## INPUT FOR THIS TASK
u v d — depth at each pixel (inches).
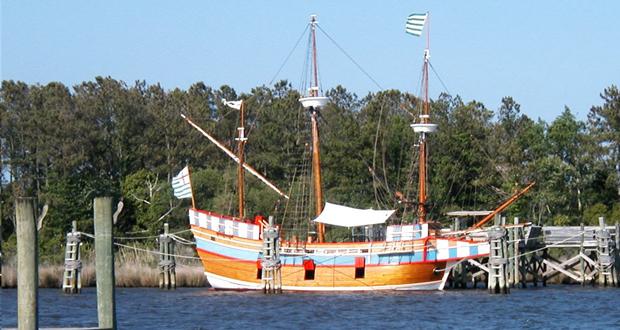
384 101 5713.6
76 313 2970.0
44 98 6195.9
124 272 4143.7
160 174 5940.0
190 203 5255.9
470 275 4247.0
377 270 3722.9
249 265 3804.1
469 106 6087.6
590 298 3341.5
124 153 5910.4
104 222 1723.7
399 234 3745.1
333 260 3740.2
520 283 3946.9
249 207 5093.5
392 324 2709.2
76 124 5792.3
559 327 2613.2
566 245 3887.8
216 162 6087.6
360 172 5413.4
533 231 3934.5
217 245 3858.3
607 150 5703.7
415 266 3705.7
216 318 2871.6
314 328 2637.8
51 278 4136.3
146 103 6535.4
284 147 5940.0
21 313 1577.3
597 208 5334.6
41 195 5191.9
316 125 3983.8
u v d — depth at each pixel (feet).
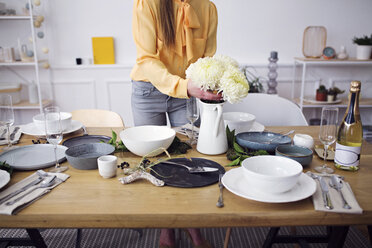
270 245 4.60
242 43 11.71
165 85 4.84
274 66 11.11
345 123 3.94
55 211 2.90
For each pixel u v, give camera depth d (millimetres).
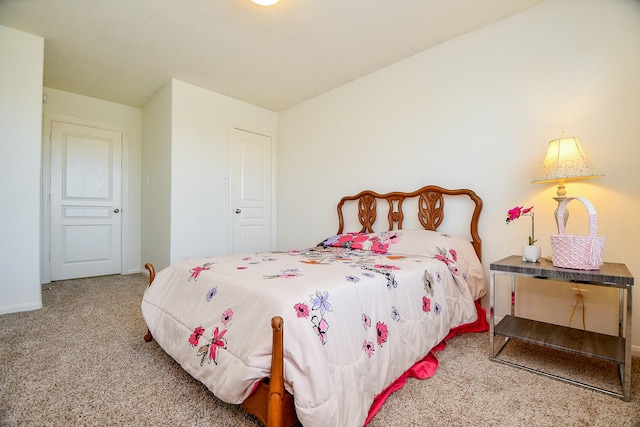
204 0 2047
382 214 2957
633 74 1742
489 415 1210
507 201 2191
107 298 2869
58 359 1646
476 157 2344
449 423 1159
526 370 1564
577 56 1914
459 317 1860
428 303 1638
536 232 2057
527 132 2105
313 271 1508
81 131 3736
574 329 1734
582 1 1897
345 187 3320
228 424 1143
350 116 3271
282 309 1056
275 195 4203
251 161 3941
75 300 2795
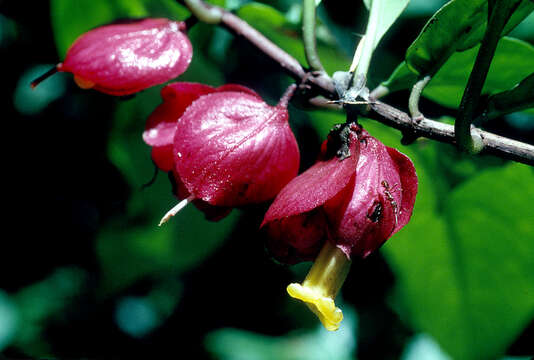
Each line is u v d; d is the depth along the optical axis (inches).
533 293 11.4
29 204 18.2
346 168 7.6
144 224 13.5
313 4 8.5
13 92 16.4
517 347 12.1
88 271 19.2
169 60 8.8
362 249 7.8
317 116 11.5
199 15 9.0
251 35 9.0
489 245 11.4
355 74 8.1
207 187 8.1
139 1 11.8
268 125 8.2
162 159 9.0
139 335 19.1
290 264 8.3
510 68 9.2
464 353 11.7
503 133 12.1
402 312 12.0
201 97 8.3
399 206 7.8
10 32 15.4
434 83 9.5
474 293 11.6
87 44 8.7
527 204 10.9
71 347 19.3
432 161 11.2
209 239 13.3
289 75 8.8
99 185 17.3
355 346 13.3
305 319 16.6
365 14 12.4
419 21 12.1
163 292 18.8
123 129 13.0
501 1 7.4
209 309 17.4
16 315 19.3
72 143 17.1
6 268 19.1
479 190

## WORK INSTRUCTIONS
The answer should hold every entry exactly as given and no pictures at all.

## TASK RESPONSE
u v d — depth at each pixel (inches).
384 101 5713.6
76 313 2970.0
44 98 6195.9
124 272 4143.7
160 174 5940.0
190 203 5255.9
470 275 4247.0
377 270 3722.9
249 265 3804.1
469 106 6087.6
590 298 3341.5
124 153 5910.4
104 222 1723.7
399 234 3745.1
333 260 3740.2
520 283 3946.9
249 207 5093.5
392 324 2709.2
76 124 5792.3
559 327 2613.2
566 245 3887.8
216 162 6087.6
360 172 5413.4
533 231 3934.5
217 245 3858.3
607 150 5703.7
415 266 3705.7
216 318 2871.6
314 328 2637.8
51 278 4136.3
146 103 6535.4
284 147 5940.0
21 313 1577.3
597 208 5334.6
41 195 5191.9
316 125 3983.8
u v d — depth at each pixel (feet).
270 245 4.60
242 43 11.71
165 85 4.84
274 66 11.11
345 123 3.94
55 211 2.90
For each pixel u v, give camera depth d (millimetres).
204 0 2047
382 214 2957
633 74 1742
489 415 1210
507 201 2191
107 298 2869
58 359 1646
476 157 2344
449 423 1159
526 370 1564
577 56 1914
459 317 1860
428 303 1638
536 232 2057
527 132 2105
313 271 1508
81 131 3736
574 329 1734
582 1 1897
345 187 3320
228 424 1143
350 116 3271
282 309 1056
275 195 4203
251 161 3941
75 300 2795
Each line is u v d; d is the depth along the optical axis (inches).
533 293 11.4
29 204 18.2
346 168 7.6
144 224 13.5
313 4 8.5
13 92 16.4
517 347 12.1
88 271 19.2
169 60 8.8
362 249 7.8
317 116 11.5
199 15 9.0
251 35 9.0
489 245 11.4
355 74 8.1
207 187 8.1
139 1 11.8
268 125 8.2
162 159 9.0
139 335 19.1
290 264 8.3
510 68 9.2
464 353 11.7
503 133 12.1
402 312 12.0
201 97 8.3
399 206 7.8
10 32 15.4
434 83 9.5
474 293 11.6
87 44 8.7
527 204 10.9
71 347 19.3
432 161 11.2
209 239 13.3
289 75 8.8
99 185 17.3
355 346 13.3
305 319 16.6
365 14 12.4
419 21 12.1
163 292 18.8
123 129 13.0
501 1 7.4
209 309 17.4
16 315 19.3
72 143 17.1
6 268 19.1
479 190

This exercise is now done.